Ex-Con Cop

Jail Is Sort Of Like The Police Academy, Except For The 10000% Difference

A big item in the local news this week has involved the decision of the Mashpee Police Department to hire a new police officer who has served jail time in his past.

Ryan Nardone took the unusual route to a policeman's job.... the Academy, a cop job in New Hampshire, a savage attack on a man at a tavern, some time in the gaol, a cushy police job on Cape Cod... wait, what?

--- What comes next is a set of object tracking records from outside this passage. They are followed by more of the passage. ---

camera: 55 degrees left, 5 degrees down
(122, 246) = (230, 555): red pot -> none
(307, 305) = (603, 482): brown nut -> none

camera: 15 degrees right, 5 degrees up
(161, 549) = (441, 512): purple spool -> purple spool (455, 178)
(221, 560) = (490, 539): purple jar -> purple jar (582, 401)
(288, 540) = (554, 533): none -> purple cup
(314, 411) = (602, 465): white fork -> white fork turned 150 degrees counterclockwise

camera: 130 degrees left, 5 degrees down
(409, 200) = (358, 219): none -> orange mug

Nardone was a cop in Manchester, NH until he broke someone's jaw/eye socket in a bar fight. To be fair, there were allegations made of some physical contact between the victim (who was never charged with anything, TMK) and Nardone's girl. He was sentenced to 30 days in jail for it  (he served 6 days of his sentence), which must have been very fun for a young cop. He was put on desk duty before he resigned his job with the Manchester force.

Now, he's armed and running unchecked through the streets of Mashpee. Don't worry, though... he's a cop. Citing Ryan's excellent test scores, some fine recommendations from his former boss, and a need for experienced officers, Mashpee Police Chief Rodney Collins hired Nardone for a patrolman job.

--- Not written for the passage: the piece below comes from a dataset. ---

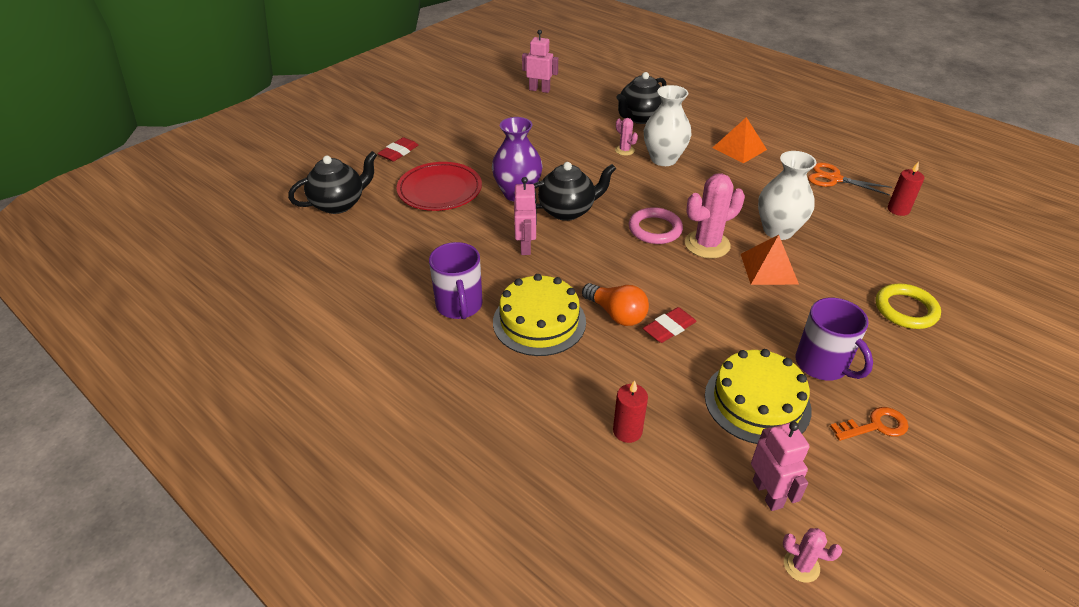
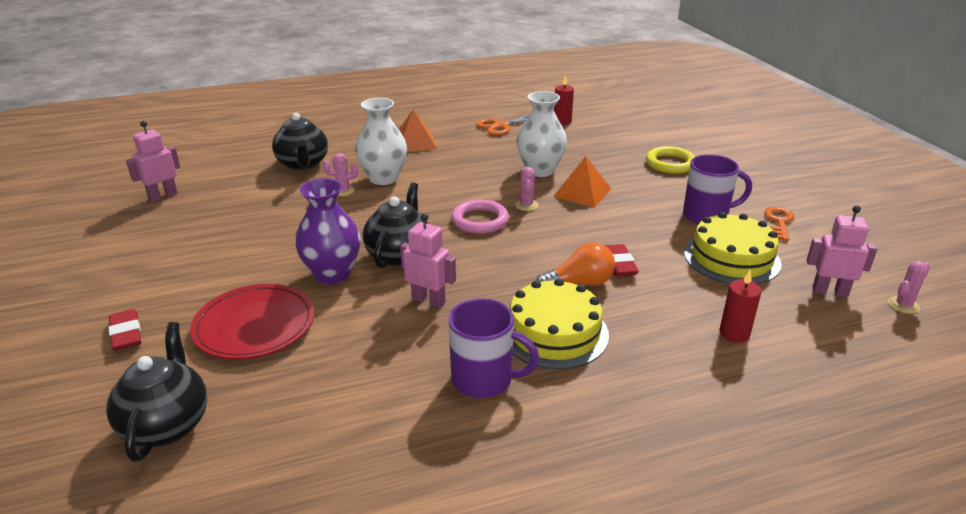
camera: 60 degrees left, 10 degrees down
(707, 244) = (526, 205): pink cactus -> pink cactus, size x0.51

When a man does some crime, he serves some time. When he's done, he does deserve a chance to rebuild his life. I personally have had several students who went to jail, smartened the *uck up, and came out determined to make good. It's the Horatio Alger myth brought to life, with a bit of the Prodigal Son and even Pale Rider thrown in for good measure.

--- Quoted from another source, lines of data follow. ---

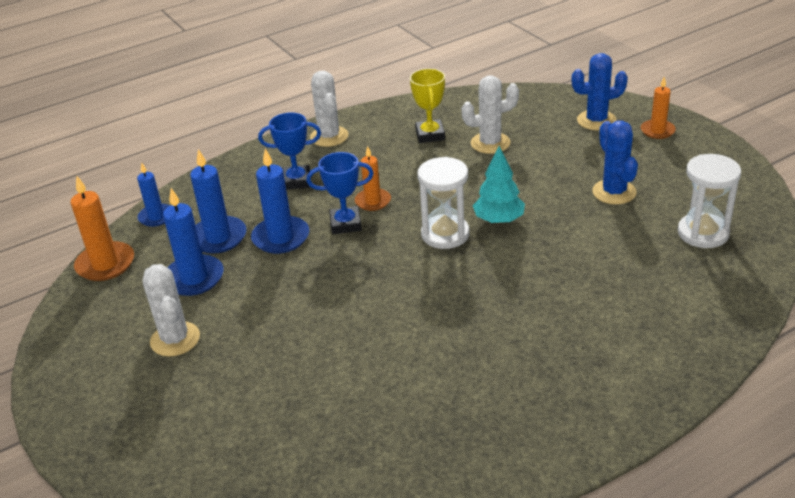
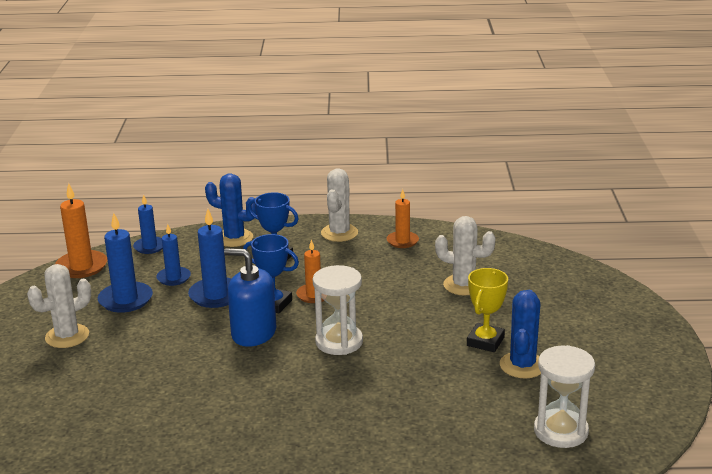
camera: 30 degrees right, 10 degrees down
(175, 339) = (67, 336): white cactus -> white cactus turned 45 degrees clockwise
(218, 237) = (173, 278): blue candle -> blue candle, size x0.65
(360, 258) = (253, 333): none -> blue soap dispenser
(430, 135) = (421, 260): yellow trophy -> yellow trophy (485, 341)
(499, 220) = (395, 348): turquoise tree -> none
(596, 120) = (583, 300): blue cactus -> blue cactus (234, 238)
(657, 131) = (630, 330): orange candle -> orange candle (402, 241)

I also want it in the article somewhere early that I believe in a certain Code Of Honor which, to my knowledge, predates the entire USA. A chief part of this code is that, when a man takes out a woman (and especially when he engages to marry her), he enters into an unspoken agreement with the girl's parents that he will see to her well-being at all costs. If that means getting your ass kicked, changing her flat tire in the rain, or even doing a bit of time in the House of Pain... so be it. Officer Nardone passes this test of honor, and I honestly do believe it is very important.

However... and I don't live in Mashpee... but if I did, would I be happy with a job search that ended with an ex-con cop? When do we get the pyromaniac firefighter? Susan Smith as a babysitter? Charlie Sheen as Drug Czar?

I never seriously pondered Police Officer as a career. I'm not that tough, I lack the requisite patience, I hate confrontation, I smoke an ounce of marijuana a month, and I look rotten in polyester. I'm not sure exactly what qualifications are required of a police department applicant. I always just sort of assumed that a stint in jail disqualified you from police work.

It's fairly sound logic. I wouldn't hire a babysitter who had served time for assault, even if the assault was merited. A stint in jail is a sure sign that the person in question has the capability for a serious lapse in judgement. That's not the sort of person you want with the kids, and it certainly isn't the sort of person you want to strap a gun on and empower to mete out justice.

I also don't know how police jobs are advertised. I do know (or think I know) that there were over 80 applicants for the job, and that 19 of them were seriously considered. At least one applicant was offered the job before Nardone, but said applicant turned down the position. The position was then offered to Nardone, who signed on to Protect And Serve.

I'm amazed that the job could attract no better applicant than one from the wrong side of the bars. I'd love to get my hands on the list of applicants who were turned down. There must have been a wonderful mix of ill-it-urates, Reine brothers, girls who submit nude pictures of themselves, guys here illegally from Suriname, etc...

As for the tests... maybe it should be sort of like the opposite of what they say about getting 300 SAT points for writing your name. I'd say, that if the police test were scored like the SATs are, checking off the "served time in jail for an attack" box should be like Minus 500.

I'd hate to be an honest city cop who tries to get a Mayberry job, only to lose it to a guy fresh out of the joint for snuffing someone at a bar. It would make me wonder what sort of Blue Magic went on. Maybe Chief Collins owes someone a favor, or maybe he went to the Academy with Nardone's old boss back in the day. I mean that both negatively and positively, with the positive being that maybe Nardone's old boss knows more about this case than I do and wants a good kid to get a second chance.

I would rather have my town protected by Rorschach than have violent ex-cons policing it. I'd gamble on 23 cops being able to protect a town before hiring some nut as #24. It's potentially dangerous for the town. The Chief can laugh at all critical media and light his cigar with this article if he likes, but it won't be so funny if Nardone loses control again and beats down some mouthy kid in front of someone with a cell phone camera.

I have nothing personal against Nardone, and wish him all the best in his new job. I can't fault him for making the most of this opportunity. I do find a LOT of fault with Chief Collins, who may have conducted the world's worst applicant screening. If we need an ex-con cop in town, I'd prefer someone colorful like Suge Knight.

We already have a disgraced Wareham cop just one heartbeat away from being the Sheriff of Barnstable County. Now, we are emptying New Hampshire's jails to get our police force filled up. How low do you have to sink to be a cop on this Cape, anyhow?